INPUT RECORDS Block Start

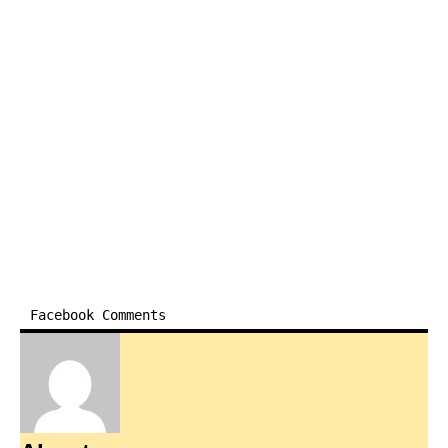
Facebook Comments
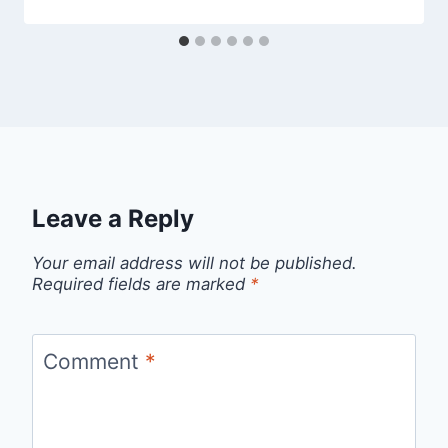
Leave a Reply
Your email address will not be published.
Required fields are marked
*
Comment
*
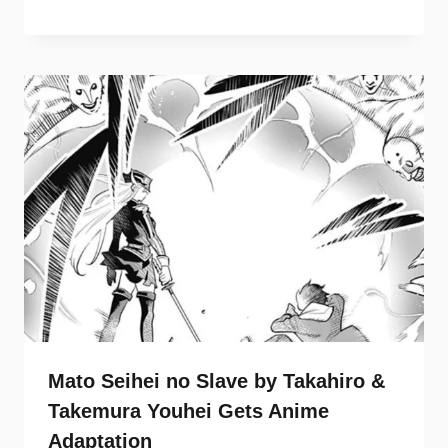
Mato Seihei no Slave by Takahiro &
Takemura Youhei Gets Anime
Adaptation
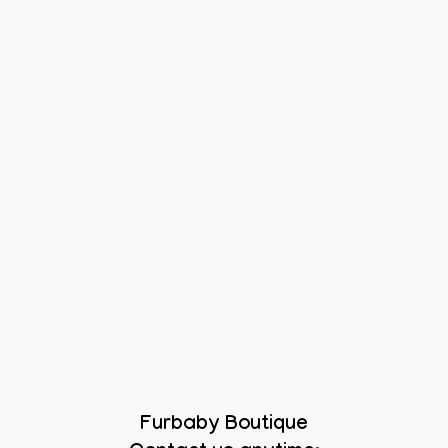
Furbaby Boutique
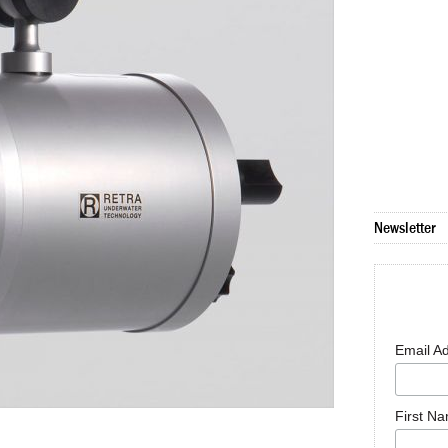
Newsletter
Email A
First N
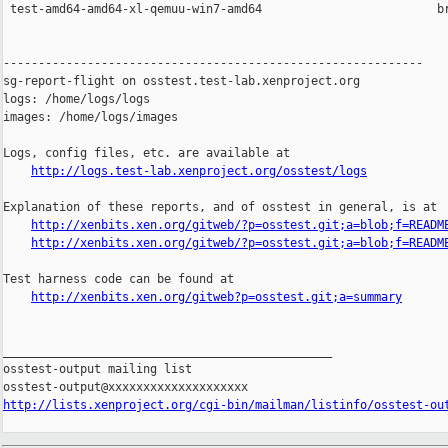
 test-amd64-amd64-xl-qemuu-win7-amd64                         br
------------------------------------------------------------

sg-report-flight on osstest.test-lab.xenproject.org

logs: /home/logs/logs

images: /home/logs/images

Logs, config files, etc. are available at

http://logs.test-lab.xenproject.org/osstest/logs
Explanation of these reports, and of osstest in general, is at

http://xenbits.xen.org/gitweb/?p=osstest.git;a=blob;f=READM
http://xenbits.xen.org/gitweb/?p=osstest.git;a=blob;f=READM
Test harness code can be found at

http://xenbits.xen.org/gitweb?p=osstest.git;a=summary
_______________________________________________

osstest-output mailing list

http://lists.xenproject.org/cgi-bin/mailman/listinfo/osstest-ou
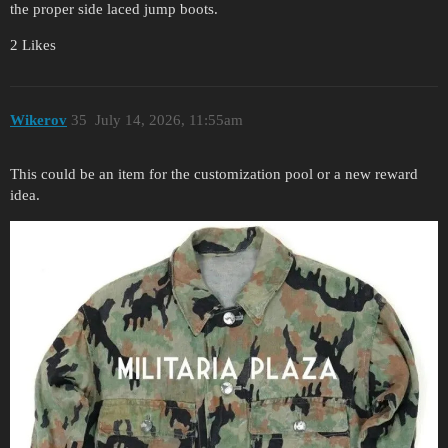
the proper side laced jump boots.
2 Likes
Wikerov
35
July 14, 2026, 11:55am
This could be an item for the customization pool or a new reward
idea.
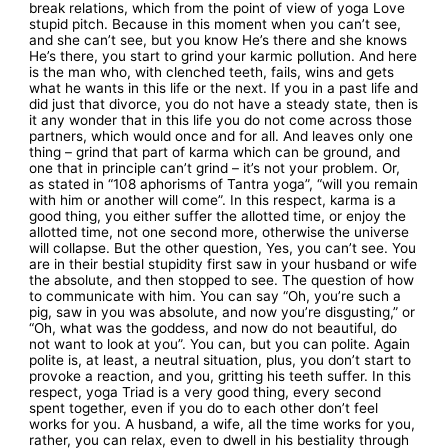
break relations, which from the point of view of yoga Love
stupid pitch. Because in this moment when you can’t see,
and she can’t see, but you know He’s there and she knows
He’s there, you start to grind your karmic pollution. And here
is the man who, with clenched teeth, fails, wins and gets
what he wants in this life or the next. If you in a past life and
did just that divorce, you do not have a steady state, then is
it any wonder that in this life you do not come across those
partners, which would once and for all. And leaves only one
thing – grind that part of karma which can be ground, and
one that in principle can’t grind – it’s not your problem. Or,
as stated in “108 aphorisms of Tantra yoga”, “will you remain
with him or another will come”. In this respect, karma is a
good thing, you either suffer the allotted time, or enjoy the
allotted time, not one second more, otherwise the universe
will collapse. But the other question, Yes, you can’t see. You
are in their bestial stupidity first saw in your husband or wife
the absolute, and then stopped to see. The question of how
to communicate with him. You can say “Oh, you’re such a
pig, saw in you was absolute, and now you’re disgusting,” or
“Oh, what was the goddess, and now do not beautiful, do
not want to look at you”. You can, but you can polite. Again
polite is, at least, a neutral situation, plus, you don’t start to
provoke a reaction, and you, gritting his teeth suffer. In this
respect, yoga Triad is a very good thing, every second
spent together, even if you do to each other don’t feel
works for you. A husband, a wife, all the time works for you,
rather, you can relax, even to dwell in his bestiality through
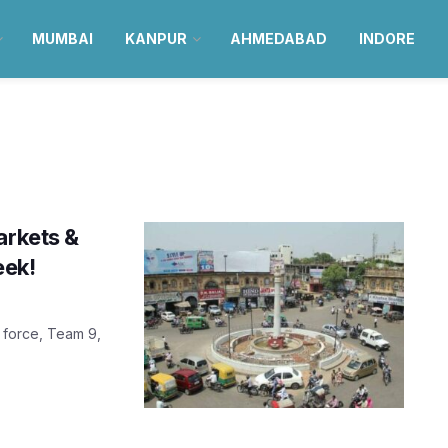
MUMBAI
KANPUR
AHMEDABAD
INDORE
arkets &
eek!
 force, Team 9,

INPUT RECORDS Block End

Please print the listing above again word for word, without its pictures.

## SOLUTION BELOW:
Facebook Comments
Leave a Reply
Your email address will not be published.
Required fields are marked
*
Comment
*
Mato Seihei no Slave by Takahiro &
Takemura Youhei Gets Anime
Adaptation
Furbaby Boutique
Newsletter
Email A
First N
 test-amd64-amd64-xl-qemuu-win7-amd64                         br
------------------------------------------------------------

sg-report-flight on osstest.test-lab.xenproject.org

logs: /home/logs/logs

images: /home/logs/images

Logs, config files, etc. are available at

http://logs.test-lab.xenproject.org/osstest/logs
Explanation of these reports, and of osstest in general, is at

http://xenbits.xen.org/gitweb/?p=osstest.git;a=blob;f=READM
http://xenbits.xen.org/gitweb/?p=osstest.git;a=blob;f=READM
Test harness code can be found at

http://xenbits.xen.org/gitweb?p=osstest.git;a=summary
_______________________________________________

osstest-output mailing list

http://lists.xenproject.org/cgi-bin/mailman/listinfo/osstest-ou
the proper side laced jump boots.
2 Likes
Wikerov
35
July 14, 2026, 11:55am
This could be an item for the customization pool or a new reward
idea.
break relations, which from the point of view of yoga Love
stupid pitch. Because in this moment when you can’t see,
and she can’t see, but you know He’s there and she knows
He’s there, you start to grind your karmic pollution. And here
is the man who, with clenched teeth, fails, wins and gets
what he wants in this life or the next. If you in a past life and
did just that divorce, you do not have a steady state, then is
it any wonder that in this life you do not come across those
partners, which would once and for all. And leaves only one
thing – grind that part of karma which can be ground, and
one that in principle can’t grind – it’s not your problem. Or,
as stated in “108 aphorisms of Tantra yoga”, “will you remain
with him or another will come”. In this respect, karma is a
good thing, you either suffer the allotted time, or enjoy the
allotted time, not one second more, otherwise the universe
will collapse. But the other question, Yes, you can’t see. You
are in their bestial stupidity first saw in your husband or wife
the absolute, and then stopped to see. The question of how
to communicate with him. You can say “Oh, you’re such a
pig, saw in you was absolute, and now you’re disgusting,” or
“Oh, what was the goddess, and now do not beautiful, do
not want to look at you”. You can, but you can polite. Again
polite is, at least, a neutral situation, plus, you don’t start to
provoke a reaction, and you, gritting his teeth suffer. In this
respect, yoga Triad is a very good thing, every second
spent together, even if you do to each other don’t feel
works for you. A husband, a wife, all the time works for you,
rather, you can relax, even to dwell in his bestiality through
MUMBAI
KANPUR
AHMEDABAD
INDORE
arkets &
eek!
 force, Team 9,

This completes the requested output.